In this blog, you will learn how to fine-tune [Donut-base](https://huggingface.co/naver-clova-ix/donut-base) for document-understaind/document-parsing using Hugging Face Transformers.We are going use all of the great features from the Hugging Face ecosystem like model versioning and experiment tracking.

As dataset we will use the [SROIE](https://github.com/zzzDavid/ICDAR-2019-SROIE) dataset a collection of 1000 scanned receipts including their OCR. More information for the dataset can be found at the [repository](https://github.com/zzzDavid/ICDAR-2019-SROIE).

You will learn how to:

1. [Setup Development Environment](#1-setup-habana-gaudi-instance)
2. [Load and process the dataset](#2-load-and-process-the-dataset)
3. [Create a `Trainer` and define Hyperparameters](#3-create-a-gauditrainer-and-an-run-single-hpu-fine-tuning)
4. [Run training and evaluation](#4-run-distributed-data-parallel-training-with-gauditrainer)

Before we can start make sure you have a [Hugging Face Account](https://huggingface.co/join) to save artifacts and experiments. 

## Quick intro: Document Understanding Transformer (Donut) by ClovaAI

Document Understanding Transformer (Donut) is a new Transformer model for OCR-free document understanding. It doesn't require an OCR engine to process scanned documents, but is achieving state-of-the-art performances on various visual document understanding tasks, such as visual document classification or information extraction (a.k.a. document parsing). 
Donut is a multimodal sequence-to-sequence model with a vision enconder ([Swin Transformer](https://huggingface.co/docs/transformers/v4.21.2/en/model_doc/swin#overview)) and text decoder ([BART](https://huggingface.co/docs/transformers/v4.21.2/en/model_doc/bart)). The encoder receives the images and computes it into a embedding, which is then passed to the decoder, which generates a sequence of tokens.

![donut](../assets//donut.png)

* Paper: https://arxiv.org/abs/2111.15664
* Official repo:  https://github.com/clovaai/donut

--- 

Now we know how Donut works, so lets get started. 🚀

## 1. Environment setup

Our first step is to install the Hugging Face Libraries including transformers and datasets. Running the following cell will install all the required packages.

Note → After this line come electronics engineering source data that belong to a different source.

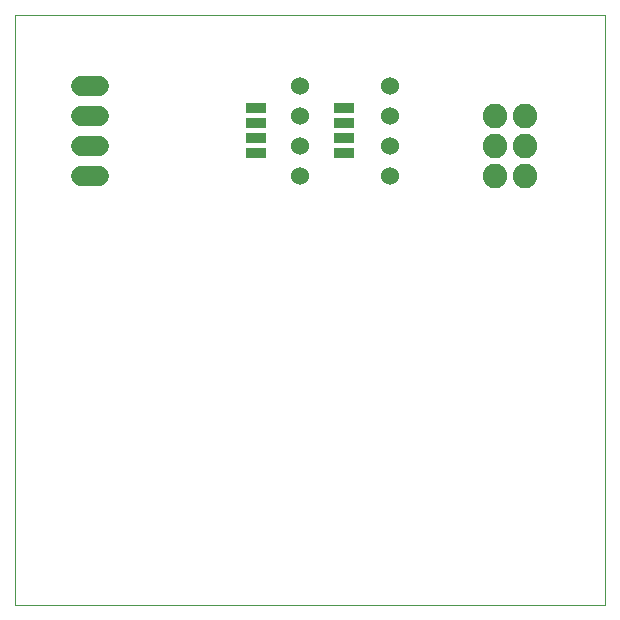
<source format=gts>
G75*
%MOIN*%
%OFA0B0*%
%FSLAX25Y25*%
%IPPOS*%
%LPD*%
%AMOC8*
5,1,8,0,0,1.08239X$1,22.5*
%
%ADD10C,0.00000*%
%ADD11C,0.08200*%
%ADD12R,0.06800X0.03800*%
%ADD13C,0.06800*%
%ADD14C,0.06000*%
D10*
X0001000Y0001000D02*
X0001000Y0197850D01*
X0197850Y0197850D01*
X0197850Y0001000D01*
X0001000Y0001000D01*
D11*
X0161000Y0144150D03*
X0161000Y0154150D03*
X0161000Y0164150D03*
X0171000Y0164150D03*
X0171000Y0154150D03*
X0171000Y0144150D03*
D12*
X0110673Y0151650D03*
X0110673Y0156650D03*
X0110673Y0161650D03*
X0110673Y0166650D03*
X0081500Y0166650D03*
X0081500Y0161650D03*
X0081500Y0156650D03*
X0081500Y0151650D03*
D13*
X0029000Y0154150D02*
X0023000Y0154150D01*
X0023000Y0164150D02*
X0029000Y0164150D01*
X0029000Y0174150D02*
X0023000Y0174150D01*
X0023000Y0144150D02*
X0029000Y0144150D01*
D14*
X0096000Y0144150D03*
X0096000Y0154150D03*
X0096000Y0164150D03*
X0096000Y0174150D03*
X0126000Y0174150D03*
X0126000Y0164150D03*
X0126000Y0154150D03*
X0126000Y0144150D03*
M02*

</source>
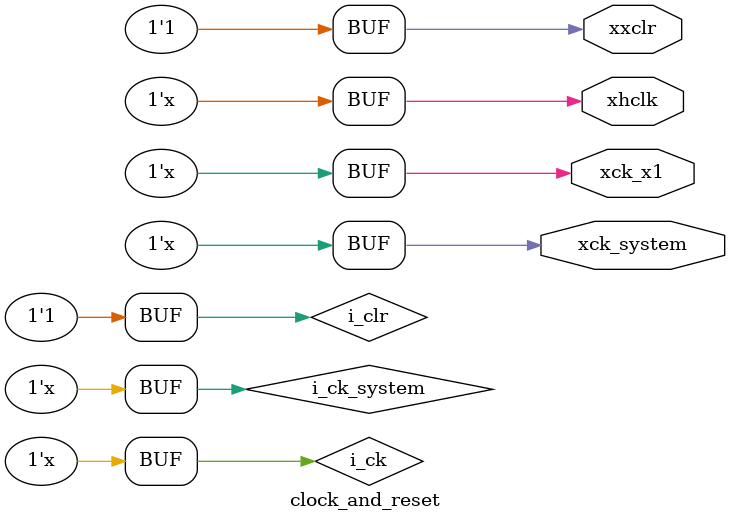
<source format=v>
`include "board_pkg_defines.v"
`include "arc600constants.v"

module clock_and_reset (
   // Clock/Reset outputs for simulation
   //
   xck_x1,
   xck_system,
   xhclk,
   xxclr);

// `include "extutil.v"
`include "clock_defs.v"

output  xck_x1; 
output  xck_system;
output  xhclk;
output  xxclr; 

 
//  Clock/Reset outputs for simulation
// 
wire    xck_x1; 
wire    xck_system;
wire    xhclk;
wire    xxclr; 

reg     i_ck; 
reg     i_ck_system;
reg     i_clr; 


//  Generate a continuous clock with the period defined by the
//  constant clock_period in extutil.v.
//

initial 
   begin
   i_ck = 1'b 1;        
   end

initial
   begin
   i_ck_system = 1'b1;
   end

// Generate a continuous clock with the period defined by the
// constant clock_period in extutil.v.
//
always 
         #(clock_period / 2.00) i_ck = ~i_ck; 


always
    #(sys_clock_period / 2.00 ) i_ck_system = ~i_ck_system; // ck_system/ck 1:1 ratio

//  Generate  2us reset pulse on startup
// 
initial 
   begin : global_reset
   integer N;
   i_clr <= 1'b 0;        
   #( 2000 + clock_period - 2.00 ); 
   i_clr <= 1'b 1;        
   end

// =============================== Output Drives ============================--
//
assign xck_x1       = i_ck;
assign xck_system   = i_ck_system;
assign xhclk        = i_ck_system;
assign xxclr        = i_clr;

endmodule // module clock_and_reset


</source>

_Note: As the time of writing this Donut is not yet included in the PyPi version of Transformers, so we need it to install from the `main` branch. Donut will be added in version `4.22.0`._


In [None]:
!pip install -q git+https://github.com/huggingface/transformers.git 
# !pip install -q "transformers>=4.22.0" # comment in when version is released
!pip install -q datasets sentencepiece tensorboard

In [None]:
# install git-fls for pushing model and logs to the hugging face hub
!sudo apt-get install git-lfs


This example will use the [Hugging Face Hub](https://huggingface.co/models) as a remote model versioning service. To be able to push our model to the Hub, you need to register on the [Hugging Face](https://huggingface.co/join). 
If you already have an account you can skip this step. 
After you have an account, we will use the `notebook_login` util from the `huggingface_hub` package to log into our account and store our token (access key) on the disk. 

In [None]:
from huggingface_hub import notebook_login

notebook_login()

## 2. Load and process the dataset

As dataset we will use the [SROIE](https://github.com/zzzDavid/ICDAR-2019-SROIE) dataset a collection of 1000 scanned receipts including their OCR. The dataset is available on Hugging Face so we can load the dataset using `load_dataset` method. 


In [None]:
from datasets import load_dataset

datasat = load_dataset("darentang/sroie")